# ViP211 Native DC Conversion



## cobyroberts (Jul 22, 2013)

Has anyone modified a ViP211 with a DC-DC power regulator so inverters\generators are not required when camping where shore power is not avalable? amazon.com has may regulators, I have replaced the AC power for the DPP44 power inserter to nativly run off of DC power. Want to do the same thing with the receivers...


----------



## P Smith (Jul 25, 2002)

well, perhaps you don't know how many different DC rails coming out of internal PS ...

while it's doable, you must do some own research: collect all necessary data: voltages, current of normal load, rush current, ripples&nose figures... at least for start.

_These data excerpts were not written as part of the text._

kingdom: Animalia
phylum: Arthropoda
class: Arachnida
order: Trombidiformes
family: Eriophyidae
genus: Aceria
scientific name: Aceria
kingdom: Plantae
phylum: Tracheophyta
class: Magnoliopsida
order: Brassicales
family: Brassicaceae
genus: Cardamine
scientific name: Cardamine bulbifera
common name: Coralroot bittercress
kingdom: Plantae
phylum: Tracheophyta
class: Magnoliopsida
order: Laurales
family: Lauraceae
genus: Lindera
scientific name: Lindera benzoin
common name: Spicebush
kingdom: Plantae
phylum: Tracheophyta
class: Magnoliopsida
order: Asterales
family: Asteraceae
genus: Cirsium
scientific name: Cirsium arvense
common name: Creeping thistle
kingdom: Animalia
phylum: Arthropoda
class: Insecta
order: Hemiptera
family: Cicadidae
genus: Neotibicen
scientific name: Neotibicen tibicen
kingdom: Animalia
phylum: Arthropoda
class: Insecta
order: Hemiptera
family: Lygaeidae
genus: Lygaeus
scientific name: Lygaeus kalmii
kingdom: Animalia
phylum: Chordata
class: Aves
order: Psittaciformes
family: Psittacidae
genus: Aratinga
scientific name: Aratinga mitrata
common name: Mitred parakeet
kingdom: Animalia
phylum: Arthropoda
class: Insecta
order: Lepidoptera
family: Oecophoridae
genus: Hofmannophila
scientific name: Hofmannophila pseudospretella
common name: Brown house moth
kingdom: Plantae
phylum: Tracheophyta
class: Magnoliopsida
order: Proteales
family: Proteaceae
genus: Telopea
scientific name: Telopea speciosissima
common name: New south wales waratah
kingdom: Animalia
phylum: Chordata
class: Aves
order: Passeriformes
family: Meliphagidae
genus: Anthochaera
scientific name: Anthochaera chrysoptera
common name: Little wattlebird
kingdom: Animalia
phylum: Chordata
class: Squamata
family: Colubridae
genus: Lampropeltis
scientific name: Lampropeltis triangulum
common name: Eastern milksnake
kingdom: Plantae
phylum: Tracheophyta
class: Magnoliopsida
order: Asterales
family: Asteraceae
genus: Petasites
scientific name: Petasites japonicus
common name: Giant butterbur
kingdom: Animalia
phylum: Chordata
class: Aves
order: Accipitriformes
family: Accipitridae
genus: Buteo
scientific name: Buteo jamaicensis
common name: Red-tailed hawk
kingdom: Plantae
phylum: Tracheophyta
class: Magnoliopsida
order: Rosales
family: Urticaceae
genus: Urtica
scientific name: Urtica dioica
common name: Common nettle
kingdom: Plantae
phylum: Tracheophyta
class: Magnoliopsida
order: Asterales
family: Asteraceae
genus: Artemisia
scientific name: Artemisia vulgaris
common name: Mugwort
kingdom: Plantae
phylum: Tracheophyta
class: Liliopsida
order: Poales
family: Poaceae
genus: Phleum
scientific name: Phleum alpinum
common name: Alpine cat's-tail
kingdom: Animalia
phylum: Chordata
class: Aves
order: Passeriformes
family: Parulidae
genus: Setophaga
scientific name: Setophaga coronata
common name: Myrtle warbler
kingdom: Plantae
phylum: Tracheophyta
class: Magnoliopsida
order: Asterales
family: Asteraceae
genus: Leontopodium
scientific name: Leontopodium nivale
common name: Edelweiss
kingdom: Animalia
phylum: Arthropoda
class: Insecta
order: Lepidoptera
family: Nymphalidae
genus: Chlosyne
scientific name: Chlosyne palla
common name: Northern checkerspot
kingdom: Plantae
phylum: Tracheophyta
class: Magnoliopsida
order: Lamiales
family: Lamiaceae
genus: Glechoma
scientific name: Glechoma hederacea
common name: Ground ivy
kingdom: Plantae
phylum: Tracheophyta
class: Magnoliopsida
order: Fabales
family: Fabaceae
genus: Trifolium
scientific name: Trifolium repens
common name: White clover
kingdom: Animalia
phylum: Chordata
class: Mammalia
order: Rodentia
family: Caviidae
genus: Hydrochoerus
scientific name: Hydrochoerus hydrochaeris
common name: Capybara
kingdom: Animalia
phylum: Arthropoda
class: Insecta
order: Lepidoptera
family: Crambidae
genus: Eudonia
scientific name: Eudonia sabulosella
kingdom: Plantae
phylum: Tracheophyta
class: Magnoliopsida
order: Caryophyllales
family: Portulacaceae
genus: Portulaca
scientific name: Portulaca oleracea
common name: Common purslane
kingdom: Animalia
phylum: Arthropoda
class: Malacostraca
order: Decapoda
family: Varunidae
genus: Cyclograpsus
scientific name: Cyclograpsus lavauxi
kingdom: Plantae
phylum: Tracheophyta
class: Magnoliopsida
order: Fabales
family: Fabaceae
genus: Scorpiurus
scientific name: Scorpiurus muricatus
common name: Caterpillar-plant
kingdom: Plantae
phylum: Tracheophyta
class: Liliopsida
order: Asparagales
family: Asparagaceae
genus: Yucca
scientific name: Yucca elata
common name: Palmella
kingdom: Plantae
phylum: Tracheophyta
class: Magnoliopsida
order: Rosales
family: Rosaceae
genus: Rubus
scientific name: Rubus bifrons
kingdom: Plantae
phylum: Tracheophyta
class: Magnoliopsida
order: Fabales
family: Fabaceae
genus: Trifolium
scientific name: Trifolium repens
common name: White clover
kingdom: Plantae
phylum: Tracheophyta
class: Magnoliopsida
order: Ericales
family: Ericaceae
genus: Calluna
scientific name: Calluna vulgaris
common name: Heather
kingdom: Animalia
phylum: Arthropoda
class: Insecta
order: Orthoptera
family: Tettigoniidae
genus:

I'm not telling you must own the receiver to make such major modification and practically you should make new PCB to combine all 5 or 7 DC-DC converters instead of internal (not sure what 211 you have - 211, 211k or 211z) if it has separate PCB. If not (one common PCB with all parts inside) then your task would be much tedious ...


----------



## cobyroberts (Jul 22, 2013)

Your right, found 3 rails and have them all powered but still no joy. Moving on to DirecTv they have external power supplies I can use dc-dc regulators on... If anyone is interestd in researching this let me know but at the end of my knowledge for the newer units.

Coby


----------



## harsh (Jun 15, 2003)

The DIRECTV H25 has an external power supply but it requires that you use one of their monster Slimline dishes with an SWM LNB that requires 21VDC.

Why are you using a DPP44 (this could have a big impact on your options with DIRECTV)?


----------



## cvrvr (Nov 23, 2013)

Why don't you just use a cheap plug-in inverter. I have two 400w ones that I purchased for $25 or less.

George


----------